**Exercise prompt**
In the records below, take the stretch from the line containing "What is the value" through the line containing "Which series has", both ends included, and write it out as a numbered list. Drop the blank lines and the pictures.

**Records shown**
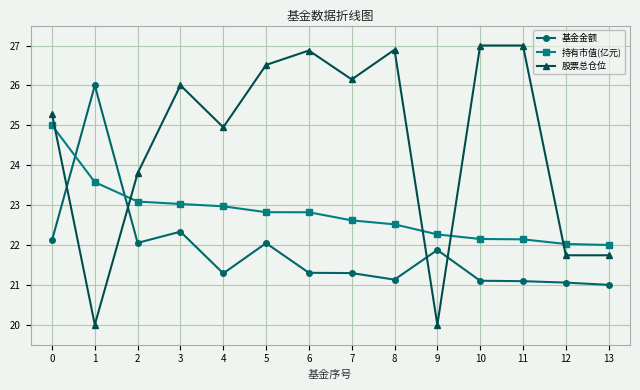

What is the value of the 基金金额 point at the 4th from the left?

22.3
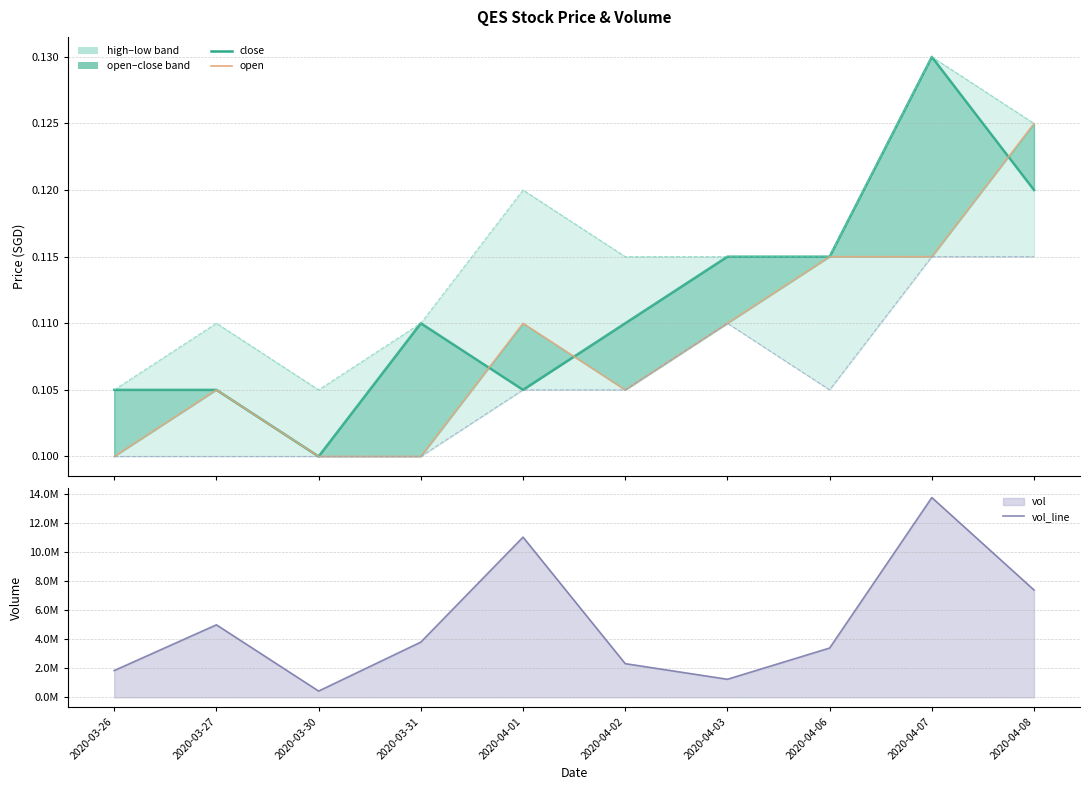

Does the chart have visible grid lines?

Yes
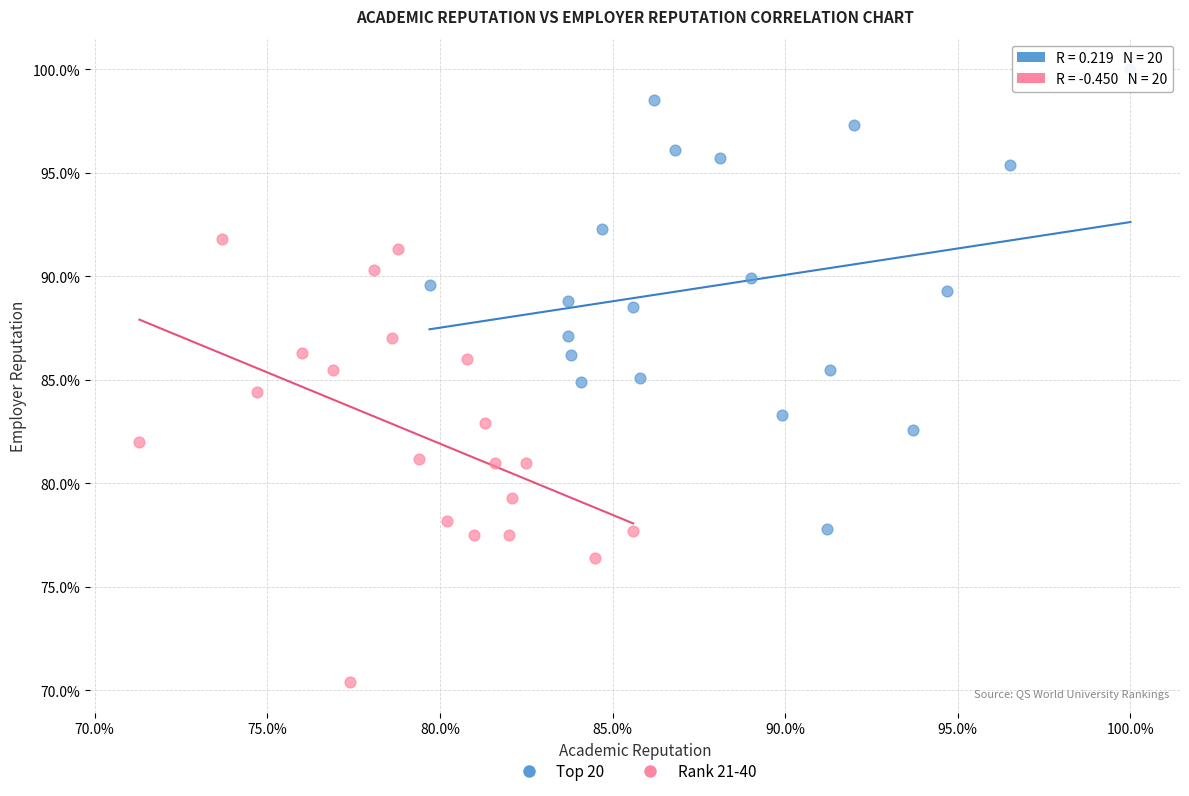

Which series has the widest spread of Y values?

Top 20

...

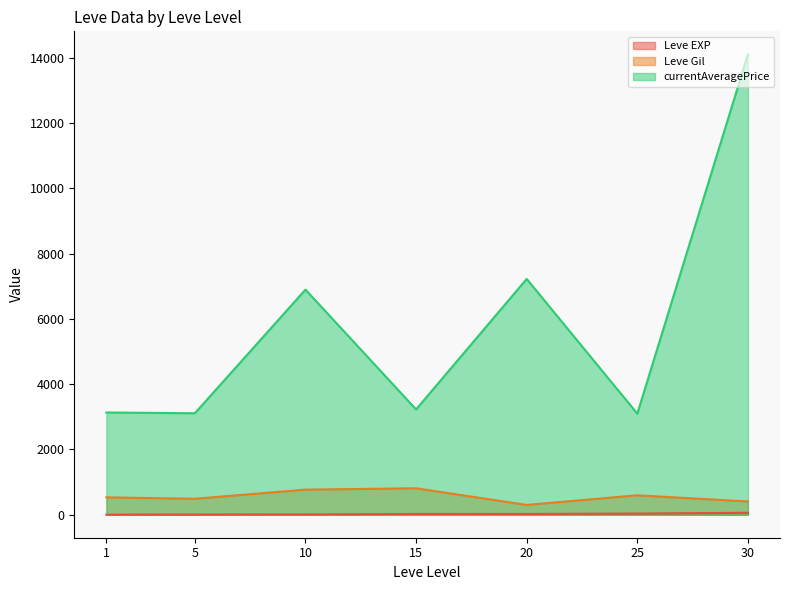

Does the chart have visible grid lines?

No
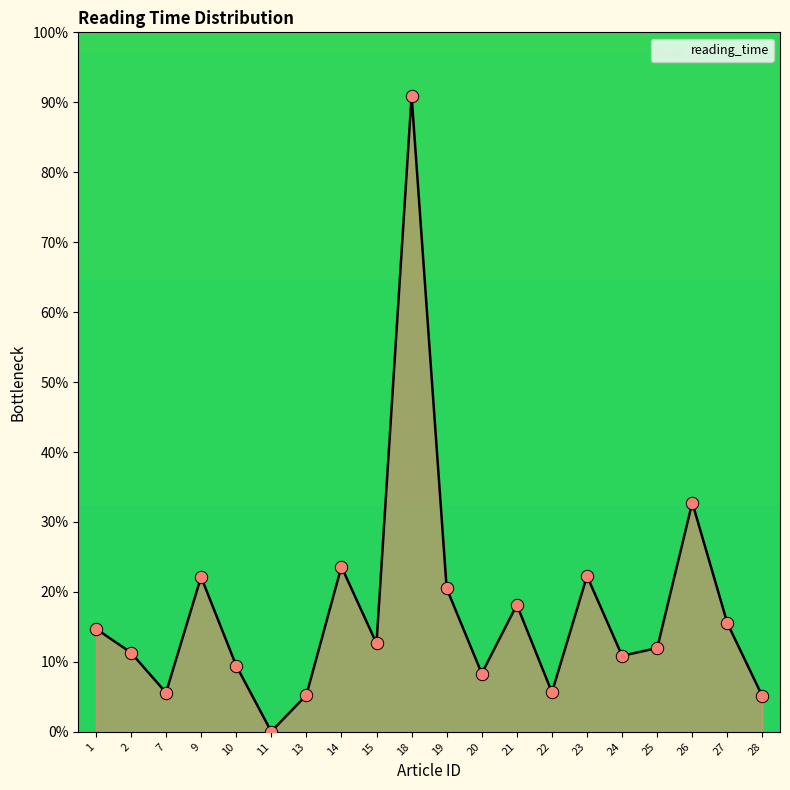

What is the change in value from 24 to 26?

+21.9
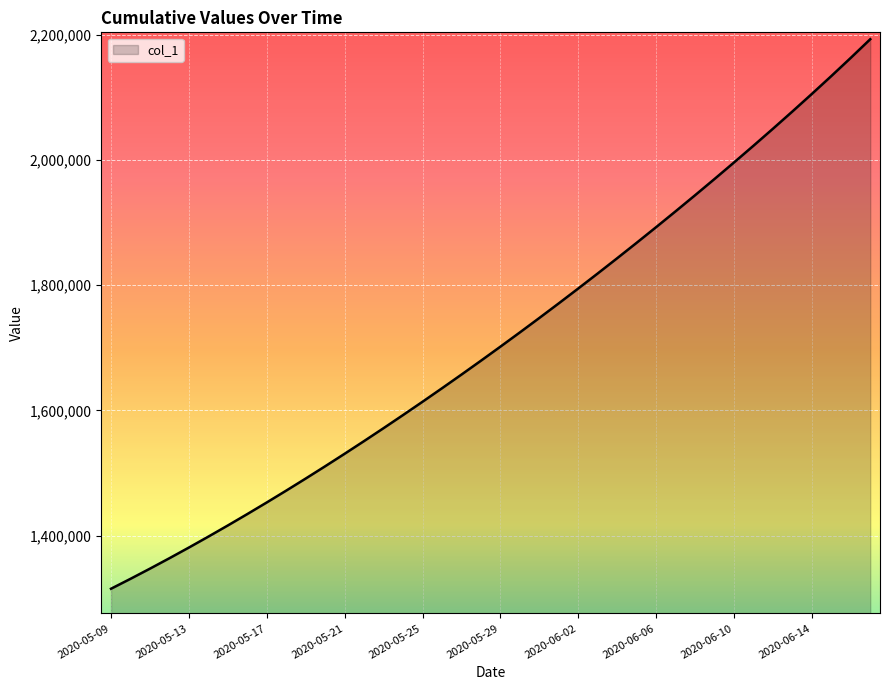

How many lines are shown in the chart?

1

**Response box**
1. What is the value of the 基金金额 point at the 4th from the left?
2. 22.3
3. Does the chart have visible grid lines?
4. Yes
5. Which series has the widest spread of Y values?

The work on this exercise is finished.